The trial of a League City woman accused in an April 2017 car crash that killed an 8-year-old girl opened Tuesday with a defense attorney arguing his client hadn’t been drunk and implying police misconduct influenced a blood test showing she was.
“No one wants a child to be harmed,” said Nicholas Poehl, the attorney representing the accused. “But you have to decide a case based on the facts. And the evidence is going to show she was not intoxicated and wasn’t driving recklessly.”
Poehl’s assertions were contrary to the prosecution’s argument.
Erika Diebel, 42, is charged with intoxication manslaughter with a vehicle and manslaughter in connection with the death of Kelsey Nalepa.
Diebel had been drinking all day while celebrating a friend’s birthday at Carrabba’s Italian Grill, and was on her way to pick her son up from karate practice when the accident happened, Assistant District Attorney Kacey Launius said.
Several of Diebel’s friends said she had been highly intoxicated before the accident, Launius said.
The crash occurred as Diebel was driving a 2015 Jeep Grand Cherokee east in the 2600 block of West Main Street, police said.
Eastbound traffic was stopped in that block, and a 2001 Ford Expedition was stopped directly in front of Diebel’s vehicle, police said. Diebel drove her Jeep into the back of the Expedition, seriously injuring Nalepa, police said.
Nalepa was flown to Memorial Hermann Hospital in Houston for treatment. She was pronounced dead April 8, 2017.
Diebel consented to a blood-alcohol test and was taken to a University of Texas Medical Branch clinic in League City, where she gave the sample, according to an arrest affidavit.

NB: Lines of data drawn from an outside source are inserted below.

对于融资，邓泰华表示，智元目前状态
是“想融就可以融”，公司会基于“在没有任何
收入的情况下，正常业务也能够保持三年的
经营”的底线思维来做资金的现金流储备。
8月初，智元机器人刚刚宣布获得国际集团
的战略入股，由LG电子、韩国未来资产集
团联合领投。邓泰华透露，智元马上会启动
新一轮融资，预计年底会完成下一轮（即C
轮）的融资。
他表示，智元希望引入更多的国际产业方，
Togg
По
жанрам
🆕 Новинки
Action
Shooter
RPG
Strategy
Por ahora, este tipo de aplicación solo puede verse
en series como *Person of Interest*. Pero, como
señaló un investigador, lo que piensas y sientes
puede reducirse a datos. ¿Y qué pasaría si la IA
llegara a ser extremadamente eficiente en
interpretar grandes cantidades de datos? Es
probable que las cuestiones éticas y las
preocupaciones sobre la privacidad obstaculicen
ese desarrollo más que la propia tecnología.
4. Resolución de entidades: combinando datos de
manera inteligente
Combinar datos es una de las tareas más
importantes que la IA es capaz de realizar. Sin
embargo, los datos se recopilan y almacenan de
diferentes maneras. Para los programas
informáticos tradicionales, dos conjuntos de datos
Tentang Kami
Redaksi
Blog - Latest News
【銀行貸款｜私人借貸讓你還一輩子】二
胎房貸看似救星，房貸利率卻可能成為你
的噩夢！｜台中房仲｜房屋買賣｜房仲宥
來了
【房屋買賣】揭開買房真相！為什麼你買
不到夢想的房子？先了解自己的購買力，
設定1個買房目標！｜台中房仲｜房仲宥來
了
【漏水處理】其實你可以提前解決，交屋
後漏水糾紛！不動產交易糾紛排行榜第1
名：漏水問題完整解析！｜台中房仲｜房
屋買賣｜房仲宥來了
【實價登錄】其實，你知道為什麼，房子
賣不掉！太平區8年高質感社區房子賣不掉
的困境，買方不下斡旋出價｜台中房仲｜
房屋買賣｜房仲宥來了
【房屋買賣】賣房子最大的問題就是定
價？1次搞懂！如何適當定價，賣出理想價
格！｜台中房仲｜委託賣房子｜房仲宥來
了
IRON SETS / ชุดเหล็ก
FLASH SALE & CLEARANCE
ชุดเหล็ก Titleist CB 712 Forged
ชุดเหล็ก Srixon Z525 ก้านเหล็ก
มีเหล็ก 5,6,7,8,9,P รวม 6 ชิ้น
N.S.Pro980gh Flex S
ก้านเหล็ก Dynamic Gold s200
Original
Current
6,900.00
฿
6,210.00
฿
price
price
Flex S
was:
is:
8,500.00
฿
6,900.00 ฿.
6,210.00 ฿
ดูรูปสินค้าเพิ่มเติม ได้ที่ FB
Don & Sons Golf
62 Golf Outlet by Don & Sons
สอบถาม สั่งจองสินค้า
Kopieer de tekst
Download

The alcohol content report from the Texas Department of Public Safety crime laboratory showed Diebel had a blood alcohol content of 0.249 grams per 100 milliliters of blood, according to the arrest affidavit. The legal limit is 0.08.

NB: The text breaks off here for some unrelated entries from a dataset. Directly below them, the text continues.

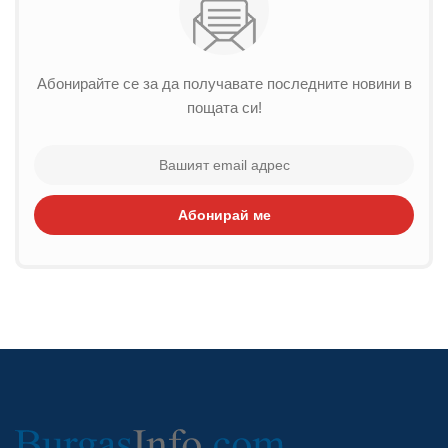
Абонирайте се за да получавате последните новини в
пощата си!
Абонирай ме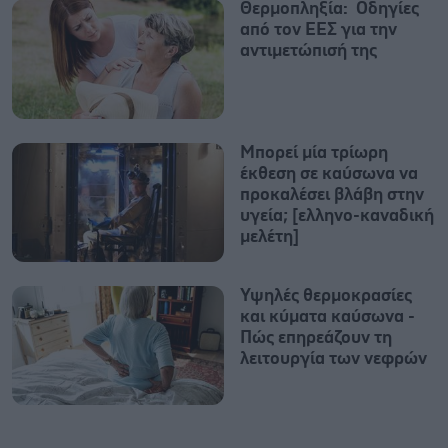
Θερμοπληξία: Οδηγίες
από τον ΕΕΣ για την
αντιμετώπισή της
Μπορεί μία τρίωρη
έκθεση σε καύσωνα να
προκαλέσει βλάβη στην
υγεία; [ελληνο-καναδική
μελέτη]
Υψηλές θερμοκρασίες
και κύματα καύσωνα -
Πώς επηρεάζουν τη
λειτουργία των νεφρών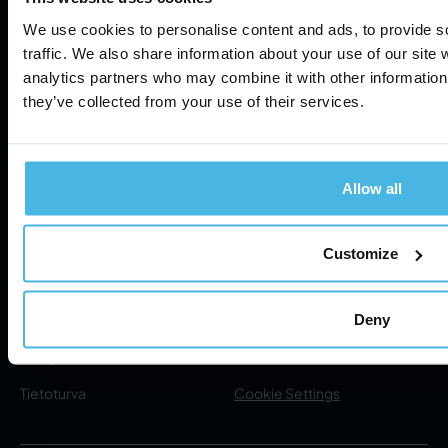
Cabman Fleet
Tiedot ja raportointi
We use cookies to personalise content and ads, to provide s
traffic. We also share information about your use of our site 
Vaatimustenmukaisuus
Automaattinen suunnittelu
analytics partners who may combine it with other information 
Tuki
Tietokanta
they’ve collected from your use of their services.
Servicepartners
Usein kysytyt kysymykset
Allow all
Tukipalvelu
Meistä
Customize
Tietoa meistä
Tietosuojakäytäntö
Uutiset
Deny
Käyttöehdot
Yhteystiedot
Tietoturva
Cookie Settings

But Poehl in his opening statement struck back against the claims that she was intoxicated during the crash.
“A lot of the elements are not being contested,” Poehl said. “But you have to decide if she was intoxicated and if it caused Kelsey’s death.”
None of the officers at the scene that night thought Diebel was intoxicated and police department officials put out a statement the night of the wreck that they didn’t suspect alcohol was a factor, Poehl said.
Diebel was interviewed at the scene that night, but wasn’t charged with any violations at the scene, officials said.
The lead detective on the case also had a personal relationship with the Nalepa family that made it inappropriate for him to handle the investigation, Poehl said.
Diebel’s blood sample took six days to come back instead of the usual months and the detective said he was sure it would come back above the legal limit, Poehl said.
“You’ll have to decide what that means,” he said.